== RECORDS FOR THE TASK
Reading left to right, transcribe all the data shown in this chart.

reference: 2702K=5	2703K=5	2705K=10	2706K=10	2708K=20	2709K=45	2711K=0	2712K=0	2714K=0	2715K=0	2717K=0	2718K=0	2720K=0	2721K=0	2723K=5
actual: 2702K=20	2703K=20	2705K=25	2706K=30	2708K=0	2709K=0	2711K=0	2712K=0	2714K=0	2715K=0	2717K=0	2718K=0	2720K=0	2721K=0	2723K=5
====
== RECORDS FOR THE TASK
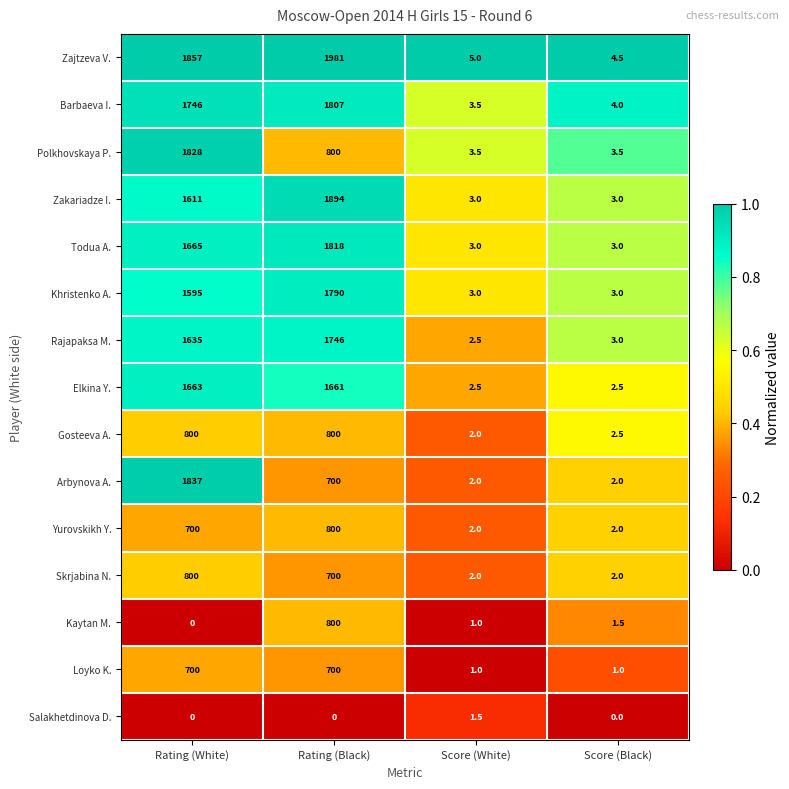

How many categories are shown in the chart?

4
====
§ **WHAT THE TASK REQUIRES**
Count how many lines in the entries above contain the word "shown", and reply with that number alone.

§ **YOUR SOLUTION**
2